Sen. Luther Strange (R), appointed to his seat on an interim basis after Jeff Sessions became attorney general, has McConnell’s full financial backing in the face of a strong challenge from Roy Moore, a conservative icon and former chief justice of the Alabama Supreme Court. In addition, McConnell’s allies have succeeded in getting Trump and Vice President Pence to go all-in for Strange.

By the middle of next week, McConnell might pull off the victory for Strange and have the votes lined up to pass the ACA repeal, which would be his best week as leader since Trump took office.

Losses on both counts, however, would all but guarantee another round of recriminations that could stall momentum on taxes. Those outcomes also could embolden more conservative insurgent challengers to Republican incumbents in the 2018 midterm elections.

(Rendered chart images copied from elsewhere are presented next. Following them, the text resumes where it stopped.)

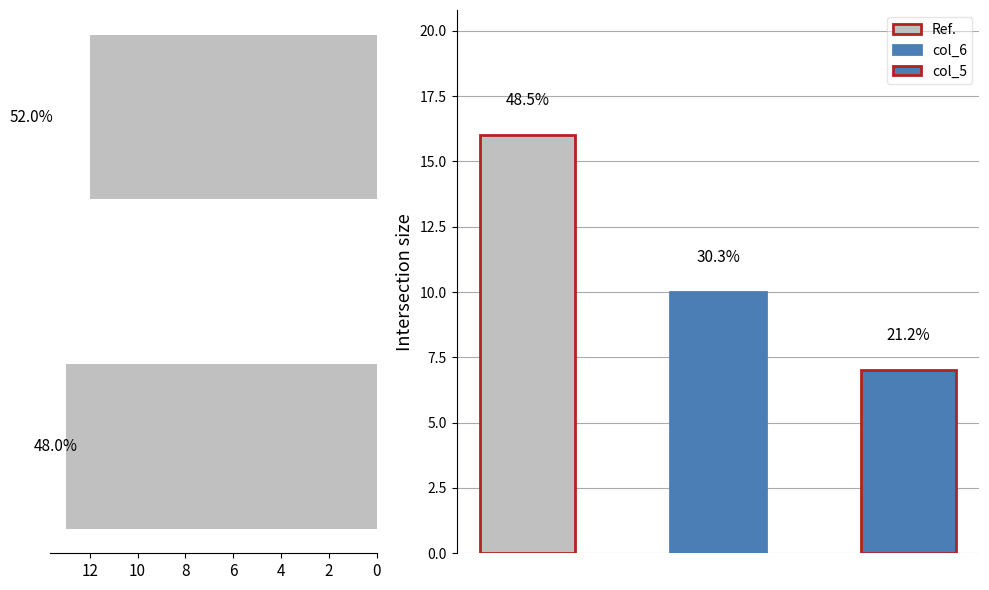

How many data points does each series have?

2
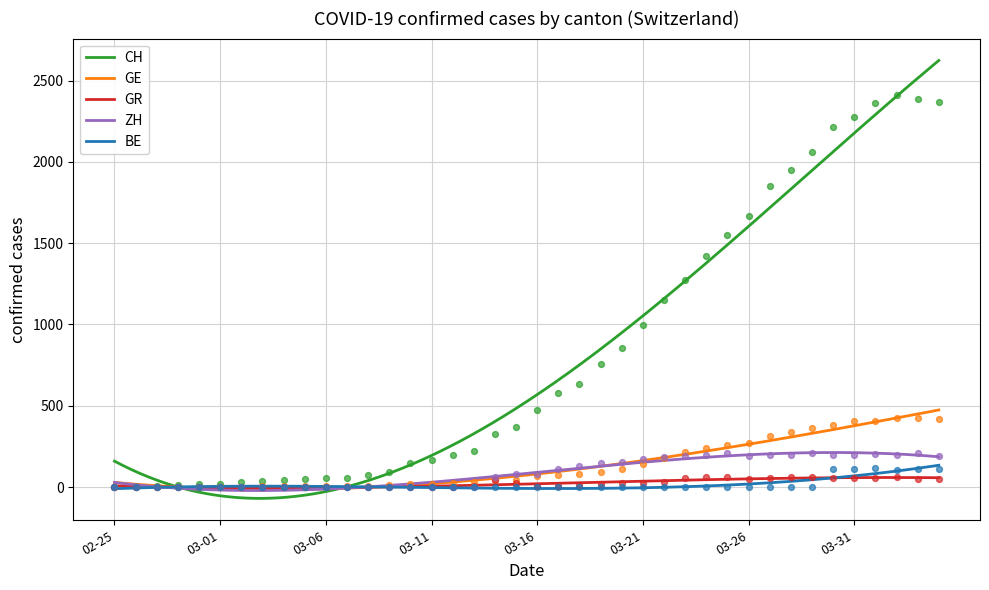

Which series reaches the maximum Y coordinate?

CH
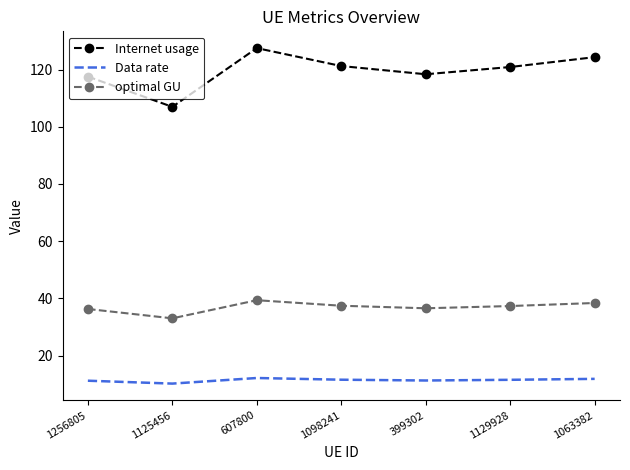

Is it true that Data rate equals 11.2 at 1256805?

True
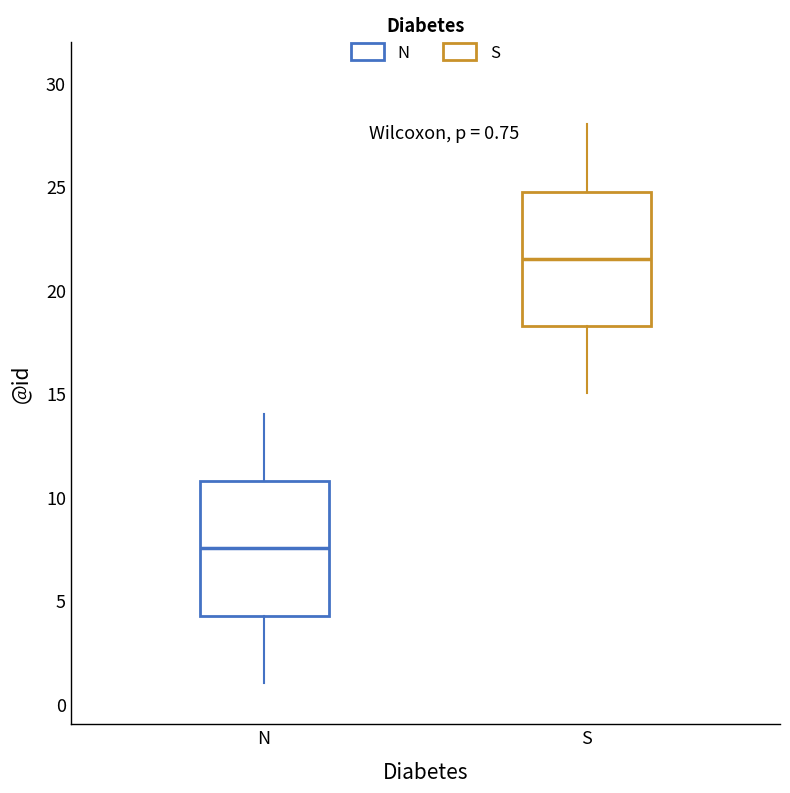

Which box's median line is the lowest?

N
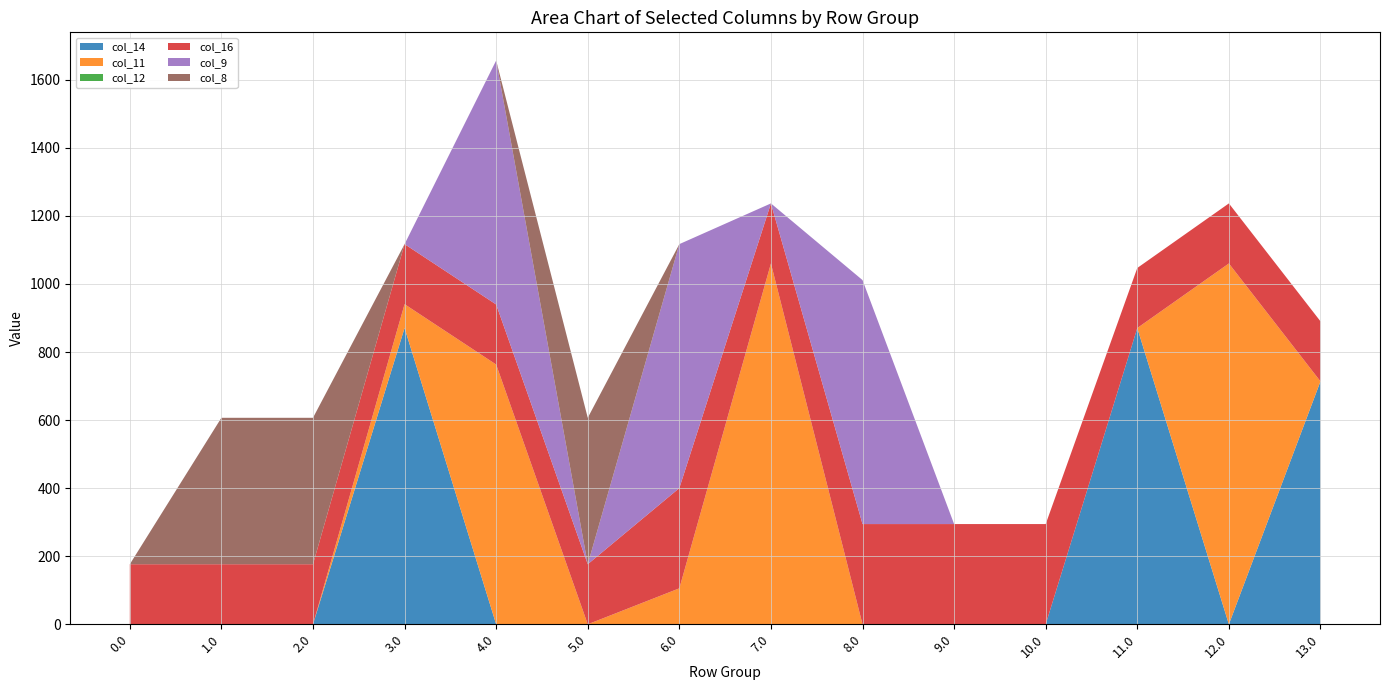

Reading left to right, list all the values displayed in this chart.

col_14: 0.0=0.0	1.0=0.0	2.0=0.0	3.0=870.6	4.0=0.0	5.0=0.0	6.0=0.0	7.0=0.0	8.0=0.0	9.0=0.0	10.0=0.0	11.0=870.6	12.0=0.0	13.0=713.8
col_11: 0.0=0.0	1.0=0.0	2.0=0.0	3.0=70.1	4.0=763.3	5.0=0.0	6.0=105.7	7.0=1060.3	8.0=0.0	9.0=0.0	10.0=0.0	11.0=0.0	12.0=1060.3	13.0=0.0
col_12: 0.0=0.0	1.0=0.0	2.0=0.0	3.0=0.0	4.0=0.0	5.0=0.0	6.0=0.0	7.0=0.0	8.0=0.0	9.0=0.0	10.0=0.0	11.0=0.0	12.0=0.0	13.0=0.0
col_16: 0.0=176.5	1.0=176.5	2.0=176.5	3.0=176.5	4.0=176.5	5.0=176.5	6.0=294.5	7.0=176.5	8.0=294.5	9.0=294.5	10.0=294.5	11.0=176.5	12.0=176.5	13.0=176.5
col_9: 0.0=0.0	1.0=0.0	2.0=0.0	3.0=0.0	4.0=716.9	5.0=0.0	6.0=716.9	7.0=0.0	8.0=716.9	9.0=0.0	10.0=0.0	11.0=0.0	12.0=0.0	13.0=0.0
col_8: 0.0=0.0	1.0=430.3	2.0=430.3	3.0=0.0	4.0=0.0	5.0=430.3	6.0=0.0	7.0=0.0	8.0=0.0	9.0=0.0	10.0=0.0	11.0=0.0	12.0=0.0	13.0=0.0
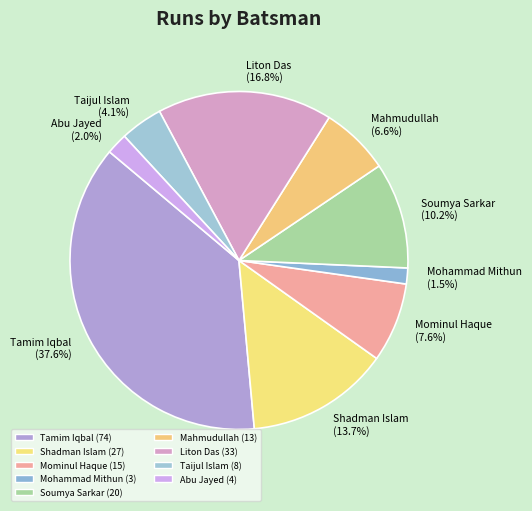

Rank the categories by value from lowest to highest.

Mohammad Mithun (1.5%), Abu Jayed (2.0%), Taijul Islam (4.1%), Mahmudullah (6.6%), Mominul Haque (7.6%), Soumya Sarkar (10.2%), Shadman Islam (13.7%), Liton Das (16.8%), Tamim Iqbal (37.6%)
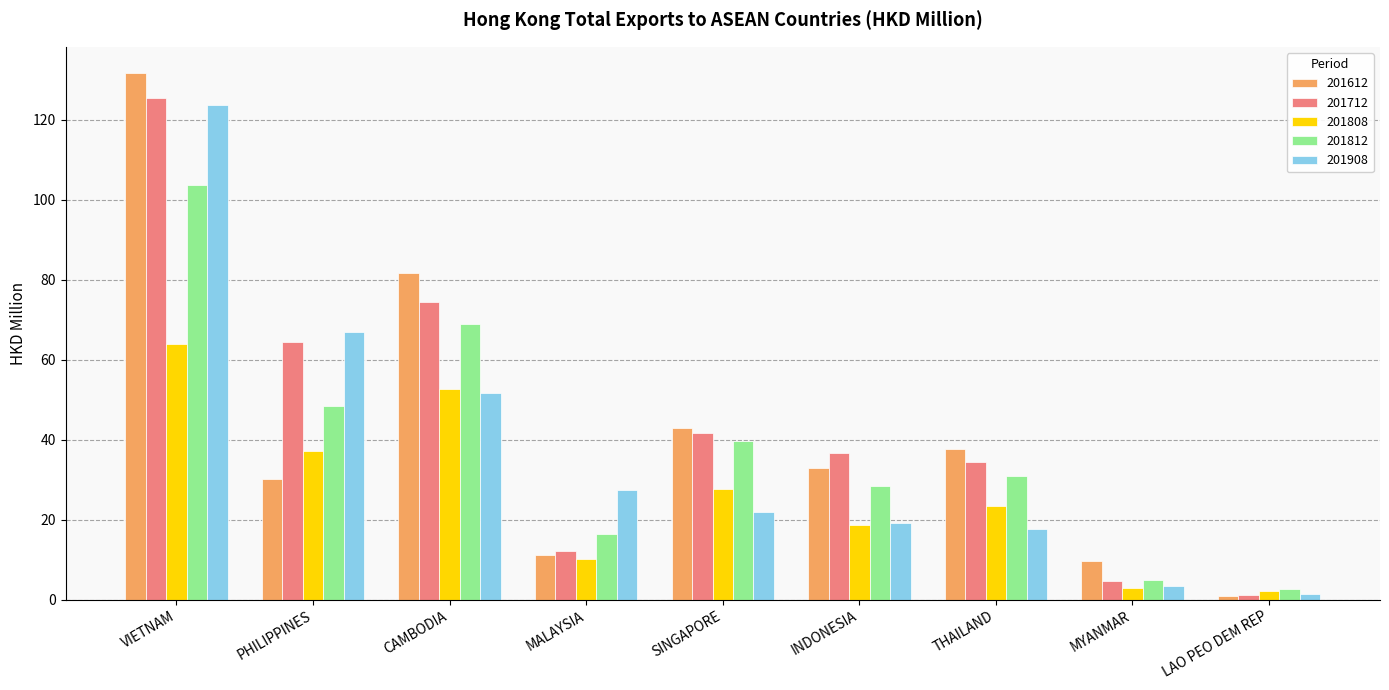

Where does the 201908 series first go above 21?

VIETNAM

It doesn’t sound like anything McConnell would have wished for. It might, however, be a situation that other Senate Republicans forced him to plow through even if it ends in another embarrassing defeat.

“This should be important to continue to message to the American people,” Tillis said, calling for repeated repeal votes even if they keep losing. “We’ve got to keep that in the narrative, and one way you do that is you go to the Senate floor and take a position on a strategy for fixing a failed system.”